New quarterly data released Tuesday by the CDC’s National Center for Health Statistics (NCHS) shows that drug overdose deaths reached an all-time high in the first three quarters of 2016 at 57,900. The NCHS is the principal agency of the U.S. Federal Statistical System which provides statistical information to guide actions and policies to improve the health of the American people.
The NCHS’s data shows that the number of drug overdose deaths are rising faster than originally forecasted. Earlier this year, the CDC reported that more than 52,000 people died from a drug overdose in 2015. Of those, 33,091 (63.1%) involved a prescription or illicit opioid. Since 2000, more than 300,000 Americans have lost their lives to an opioid overdose.
OPIOID ADDICTION COSTS U.S. $78.5 BILLION A YEAR
Also another study on Aug. 1 in the Journal of the American Medical Association (JAMA) estimates that 2 million people in the U.S. have “opioid use disorder,” or are addicted to prescription opioids, accounting for an estimated $78.5 billion in economic costs annually.
“Proven strategies are available to manage chronic pain effectively without opioids, and changing prescribing practices is an important step in addressing the opioid overdose epidemic and its adverse effects on US communities,” the report states.
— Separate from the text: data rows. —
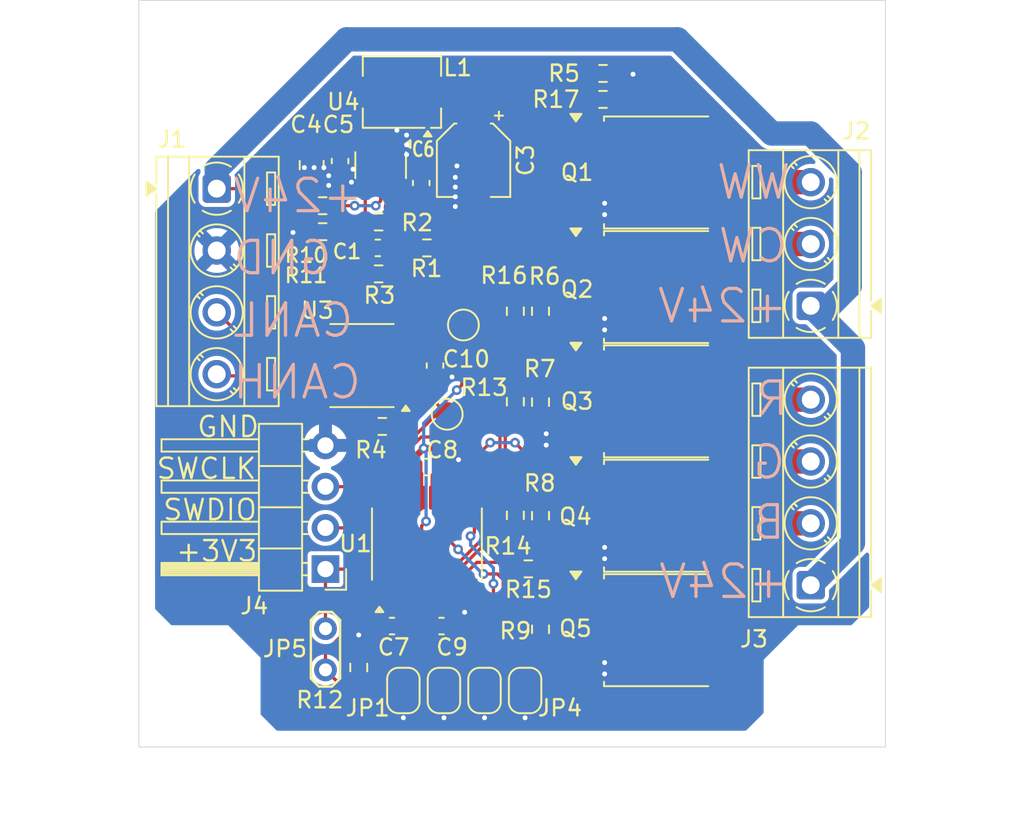
<source format=kicad_pcb>
(kicad_pcb
	(version 20241229)
	(generator "pcbnew")
	(generator_version "9.0")
	(general
		(thickness 1.6)
		(legacy_teardrops no)
	)
	(paper "A4")
	(layers
		(0 "F.Cu" signal)
		(2 "B.Cu" signal)
		(9 "F.Adhes" user "F.Adhesive")
		(11 "B.Adhes" user "B.Adhesive")
		(13 "F.Paste" user)
		(15 "B.Paste" user)
		(5 "F.SilkS" user "F.Silkscreen")
		(7 "B.SilkS" user "B.Silkscreen")
		(1 "F.Mask" user)
		(3 "B.Mask" user)
		(17 "Dwgs.User" user "User.Drawings")
		(19 "Cmts.User" user "User.Comments")
		(21 "Eco1.User" user "User.Eco1")
		(23 "Eco2.User" user "User.Eco2")
		(25 "Edge.Cuts" user)
		(27 "Margin" user)
		(31 "F.CrtYd" user "F.Courtyard")
		(29 "B.CrtYd" user "B.Courtyard")
		(35 "F.Fab" user)
		(33 "B.Fab" user)
		(39 "User.1" user)
		(41 "User.2" user)
		(43 "User.3" user)
		(45 "User.4" user)
	)
	(setup
		(pad_to_mask_clearance 0)
		(allow_soldermask_bridges_in_footprints no)
		(tenting front back)
		(pcbplotparams
			(layerselection 0x00000000_00000000_55555555_5755f5ff)
			(plot_on_all_layers_selection 0x00000000_00000000_00000000_00000000)
			(disableapertmacros no)
			(usegerberextensions no)
			(usegerberattributes yes)
			(usegerberadvancedattributes yes)
			(creategerberjobfile yes)
			(dashed_line_dash_ratio 12.000000)
			(dashed_line_gap_ratio 3.000000)
			(svgprecision 4)
			(plotframeref no)
			(mode 1)
			(useauxorigin no)
			(hpglpennumber 1)
			(hpglpenspeed 20)
			(hpglpendiameter 15.000000)
			(pdf_front_fp_property_popups yes)
			(pdf_back_fp_property_popups yes)
			(pdf_metadata yes)
			(pdf_single_document no)
			(dxfpolygonmode yes)
			(dxfimperialunits yes)
			(dxfusepcbnewfont yes)
			(psnegative no)
			(psa4output no)
			(plot_black_and_white yes)
			(plotinvisibletext no)
			(sketchpadsonfab no)
			(plotpadnumbers no)
			(hidednponfab no)
			(sketchdnponfab yes)
			(crossoutdnponfab yes)
			(subtractmaskfromsilk no)
			(outputformat 1)
			(mirror no)
			(drillshape 1)
			(scaleselection 1)
			(outputdirectory "")
		)
	)
	(net 0 "")
	(net 1 "Net-(C1-Pad2)")
	(net 2 "Net-(U4-FB)")
	(net 3 "+3V3")
	(net 4 "GND")
	(net 5 "+24V")
	(net 6 "Net-(U4-SW)")
	(net 7 "Net-(U4-BOOT)")
	(net 8 "Net-(U1-~{RST})")
	(net 9 "/CANH")
	(net 10 "/CANL")
	(net 11 "/OUT_WW")
	(net 12 "/OUT_CW")
	(net 13 "/OUT_B")
	(net 14 "/OUT_G")
	(net 15 "/OUT_R")
	(net 16 "/SWDIO")
	(net 17 "/SWCLK")
	(net 18 "Net-(JP1-A)")
	(net 19 "Net-(JP2-A)")
	(net 20 "Net-(JP3-A)")
	(net 21 "Net-(JP4-B)")
	(net 22 "Net-(JP5-A)")
	(net 23 "PWM_WW")
	(net 24 "PWM_CW")
	(net 25 "PWM_R")
	(net 26 "PWM_G")
	(net 27 "PWM_B")
	(net 28 "Net-(U3-Rs)")
	(net 29 "Net-(U4-EN)")
	(net 30 "CAN_TX")
	(net 31 "CAN_RX")
	(net 32 "unconnected-(U1-OSC_OUT-Pad3)")
	(net 33 "unconnected-(U1-OSC_IN-Pad2)")
	(net 34 "Net-(U1-PA7)")
	(net 35 "Net-(U1-PA6)")
	(net 36 "Net-(U1-PA2)")
	(net 37 "Net-(U1-PA1)")
	(net 38 "Net-(U1-PA3)")
	(footprint "Capacitor_SMD:C_0603_1608Metric" (layer "F.Cu") (at 174.25 94.5 90))
	(footprint "Resistor_SMD:R_0603_1608Metric" (layer "F.Cu") (at 170.775 88.85))
	(footprint "Jumper:SolderJumper-2_P1.3mm_Open_RoundedPad1.0x1.5mm" (layer "F.Cu") (at 179.8 114.52 90))
	(footprint "MountingHole:MountingHole_3.2mm_M3_DIN965" (layer "F.Cu") (at 198 114))
	(footprint "Capacitor_SMD:C_0805_2012Metric" (layer "F.Cu") (at 166.65 82.15 -90))
	(footprint "MountingHole:MountingHole_3.2mm_M3_DIN965" (layer "F.Cu") (at 160 114))
	(footprint "Capacitor_SMD:C_0603_1608Metric" (layer "F.Cu") (at 173.8 100.75))
	(footprint "Capacitor_SMD:C_0603_1608Metric" (layer "F.Cu") (at 174.65 110.55))
	(footprint "MountingHole:MountingHole_3.2mm_M3_DIN965" (layer "F.Cu") (at 160 76))
	(footprint "TestPoint:TestPoint_Pad_D1.5mm" (layer "F.Cu") (at 176 92))
	(footprint "Resistor_SMD:R_0603_1608Metric" (layer "F.Cu") (at 180.75 91.15 -90))
	(footprint "Resistor_SMD:R_0603_1608Metric" (layer "F.Cu") (at 173.75 87.25 180))
	(footprint "Jumper:SolderJumper-2_P1.3mm_Open_RoundedPad1.0x1.5mm" (layer "F.Cu") (at 172.3 114.52 -90))
	(footprint "Resistor_SMD:R_0603_1608Metric" (layer "F.Cu") (at 179.2 103.725 90))
	(footprint "Resistor_SMD:R_0603_1608Metric" (layer "F.Cu") (at 180 107.025))
	(footprint "Capacitor_SMD:C_0603_1608Metric" (layer "F.Cu") (at 170.725 87.25))
	(footprint "Resistor_SMD:R_0603_1608Metric" (layer "F.Cu") (at 180.75 110.75 -90))
	(footprint "TerminalBlock_MetzConnect:TerminalBlock_MetzConnect_Type086_RT03404HBLC_1x04_P3.81mm_Horizontal" (layer "F.Cu") (at 197.4 108.03 90))
	(footprint "Jumper:SolderJumper-2_P1.3mm_Open_RoundedPad1.0x1.5mm" (layer "F.Cu") (at 174.8 114.52 -90))
	(footprint "Capacitor_SMD:CP_Elec_4x5.4" (layer "F.Cu") (at 176.625 81.85 -90))
	(footprint "Package_TO_SOT_SMD:TO-252-2" (layer "F.Cu") (at 187.9725 96.7025))
	(footprint "Package_TO_SOT_SMD:SOT-23-6" (layer "F.Cu") (at 170.9 82.15 -90))
	(footprint "TestPoint:TestPoint_2Pads_Pitch2.54mm_Drill0.8mm" (layer "F.Cu") (at 167.5 113.25 90))
	(footprint "Resistor_SMD:R_0603_1608Metric" (layer "F.Cu") (at 180.75 103.75 -90))
	(footprint "Jumper:SolderJumper-2_P1.3mm_Open_RoundedPad1.0x1.5mm" (layer "F.Cu") (at 177.3 114.52 -90))
	(footprint "TerminalBlock_MetzConnect:TerminalBlock_MetzConnect_Type086_RT03404HBLC_1x04_P3.81mm_Horizontal" (layer "F.Cu") (at 160.8 83.6 -90))
	(footprint "Resistor_SMD:R_0603_1608Metric" (layer "F.Cu") (at 180.75 96.75 -90))
	(footprint "Resistor_SMD:R_0603_1608Metric" (layer "F.Cu") (at 170.775 85.65))
	(footprint "Connector_PinHeader_2.54mm:PinHeader_1x04_P2.54mm_Horizontal" (layer "F.Cu") (at 167.5 107.04 180))
	(footprint "Resistor_SMD:R_0603_1608Metric" (layer "F.Cu") (at 171 98.25))
	(footprint "Resistor_SMD:R_0603_1608Metric" (layer "F.Cu") (at 179.2 91.15 90))
	(footprint "Package_SO:SOIC-8_3.9x4.9mm_P1.27mm" (layer "F.Cu") (at 169.75 94.5 180))
	(footprint "Package_TO_SOT_SMD:TO-252-2" (layer "F.Cu") (at 187.9725 110.8025))
	(footprint "Capacitor_SMD:C_0603_1608Metric" (layer "F.Cu") (at 171.6 110.55 180))
	(footprint "Package_TO_SOT_SMD:TO-252-2" (layer "F.Cu") (at 187.9725 82.6025))
	(footprint "TestPoint:TestPoint_Pad_D1.5mm"
		(layer "F.Cu")
		(uuid "c44976a4-835b-4e3d-b3f7-254779acf5c7")
		
... [188791 chars truncated]
</source>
In Arkansas, 1,067 people died from a drug overdose between 2013-2015, putting Arkansas in the top 20% of states that prescribe the most painkillers per capita. By definition, legal prescriptions for opioid painkillers can be written by doctors to treat moderate to severe pain, but can also have serious risks and side effects. Common types are oxycodone (OxyContin), hydrocodone (Vicodin), morphine, and methadone.
Besides the more common legal opioids, fentanyl is a synthetic opioid pain reliever that is many times more powerful than other oxycodone and hydrocodone and is typically approved for treating severe discomfort, such as advanced cancer pain.
On the illegal side, heroin use has also increased across the U.S. among men and women, most age groups and all income levels. Illegally made and distributed fentanyl has also been on the rise in several states, CDC data shows.